CY2 BDD test automation
Project description
The central research question is: How can Gherkin syntax mapping be improved in the CY2 automation framework for translating test case scenarios? This investigation aims to enhance the existing semi-automatic testing system by integrating Large Language Models (LLM) and Retrieval-Augmented Generation (RAG) to address key challenges faced by non-technical users, such as ensuring syntax correctness, maintaining semantic consistency, and achieving comprehensive test coverage. The goal is to develop a cost-effective, AI-enhanced framework that improves the accuracy and usability of converting natural-language Gherkin scenarios into executable Selenium tests, thereby making test automation more accessible and reliable.
Context
This project is situated within the higher education software consulting domain, specifically targeting the enhancement of PeopleSoft Campus Solutions—a widely used enterprise system for universities. The client, CY2, is a consulting firm that supports higher education institutions with this platform.
The core challenge involves improving an existing semi-automated testing framework. This framework allows non-technical users (like university staff) to write test scenarios in Gherkin syntax (a business-readable, plain-text language) that are then automatically translated into executable Selenium browser tests. However, users struggle with Gherkin's correctness and translating their intent into accurate technical steps.
Therefore, the project's domain is at the intersection of test automation, natural language processing (NLP), and AI integration. The goal is to infuse the framework with Large Language Model (LLM) and Retrieval-Augmented Generation (RAG) capabilities. This AI layer will assist users by validating syntax, suggesting corrections, and intelligently mapping their natural-language Gherkin steps to the correct technical implementations, thereby making the test creation process more robust, accessible, and efficient.
Results
Based on our research and implementation, the most important outcomes and insights are:
1. Production-Ready RAG System for Test Automation
We developed and validated a hybrid Retrieval-Augmented Generation (RAG) pipeline specifically optimized for the test automation domain. By combining FAISS-based semantic search (60% weight) with TF-IDF keyword matching (40% weight), followed by neural reranking and contextual compression, the system achieves 85–95% accuracy in understanding and processing Gherkin scenarios. This directly addresses the core challenge of mapping natural language to executable tests.
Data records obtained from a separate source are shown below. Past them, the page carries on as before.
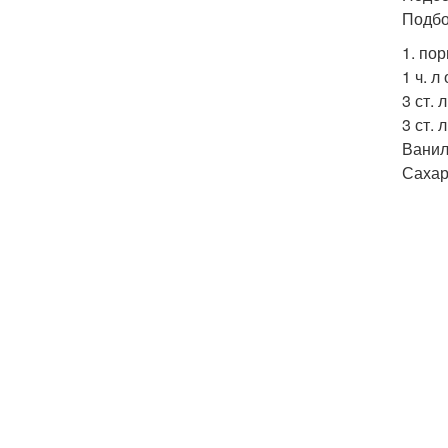
Подбо
1. по
1 ч. 
3 ст. 
3 ст.
Ванил
Сахар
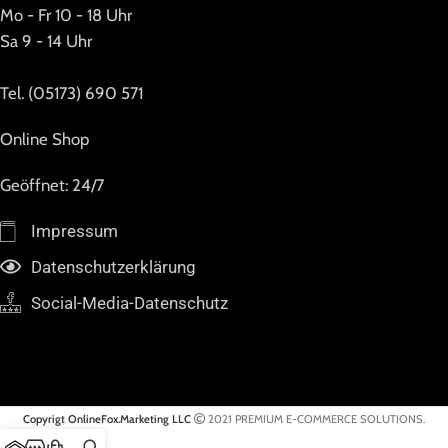
Mo - Fr 10 - 18 Uhr
Sa 9 - 14 Uhr
Tel. (05173) 690 571
Online Shop
Geöffnet: 24/7
Impressum
Datenschutzerklärung
Social-Media-Datenschutz
Copyrigt OnlineFox.Marketing LLC
2021 PREMIUM E-COMMERCE SOLUTIONS.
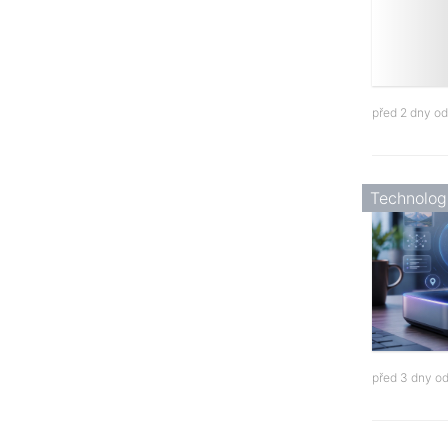
před 2 dny o
Technolog
před 3 dny o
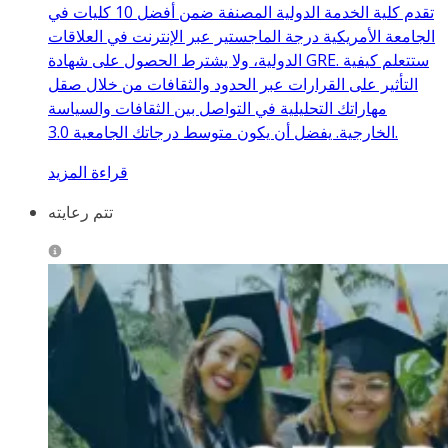
تقدم كلية الخدمة الدولية المصنفة ضمن أفضل 10 كليات في
الجامعة الأمريكية درجة الماجستير عبر الإنترنت في العلاقات
الدولية، ولا يشترط الحصول على شهادة GRE. ستتعلم كيفية
التأثير على القرارات عبر الحدود والثقافات من خلال صقل
مهاراتك التحليلية في التواصل بين الثقافات والسياسة
الخارجية. يفضل أن يكون متوسط درجاتك الجامعية 3.0.
قراءة المزيد
تتم رعايته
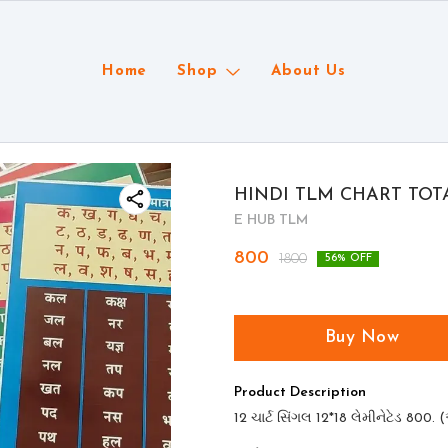
Home
Shop
About Us
HINDI TLM CHART TOT
E HUB TLM
800
1800
56
% OFF
Buy Now
Product Description
12 ચાર્ટ સિંગલ 12*18 લેમીનેટેડ 8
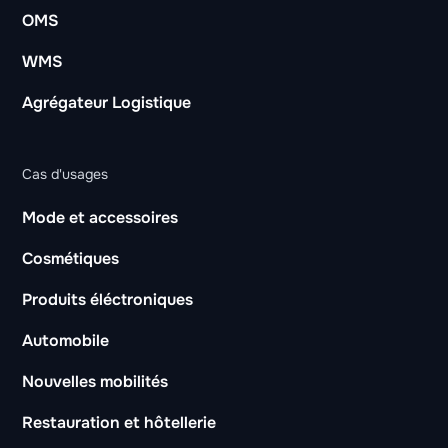
OMS
WMS
Agrégateur Logistique
Cas d'usages
Mode et accessoires
Cosmétiques
Produits éléctroniques
Automobile
Nouvelles mobilités
Restauration et hôtellerie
2. Strategic LLM Selection and Architecture
Although our analysis showed that a multi-provider approach could optimize cost and performance, we selected OpenAI as the primary LLM provider because it is already provisioned and integrated within the company's infrastructure. This practical decision reduces setup complexity, accelerates deployment, and leverages existing security and compliance frameworks. Our system is designed with a provider abstraction layer, ensuring future flexibility to incorporate other models if needed.
3. Configuration-Driven Abstraction for Maintainability
We implemented a configuration-driven translation system that separates Gherkin intent from technical implementation. Using structured configuration files, the system enables 60–70% reduction in maintenance effort when UI changes occur, ensuring test longevity and cross-product reusability.
4. Validated User-Centric Design Improvements
Through usability testing, we identified key interface enhancements: less aggressive autocorrect, progressive disclosure to reduce information overload, and embedded contextual guidance. These improvements ensure the system remains intuitive for non-technical users.
5. TRL Positioning & Validation
The project operates at TRL 7 (System Prototype Demonstration in Operational Environment), validated through technical metrics, cost-benefit analysis, and successful user testing. The outcomes deliver a scalable, user-friendly AI augmentation to the CY2 testing framework—ready for deployment within the existing organizational technology stack.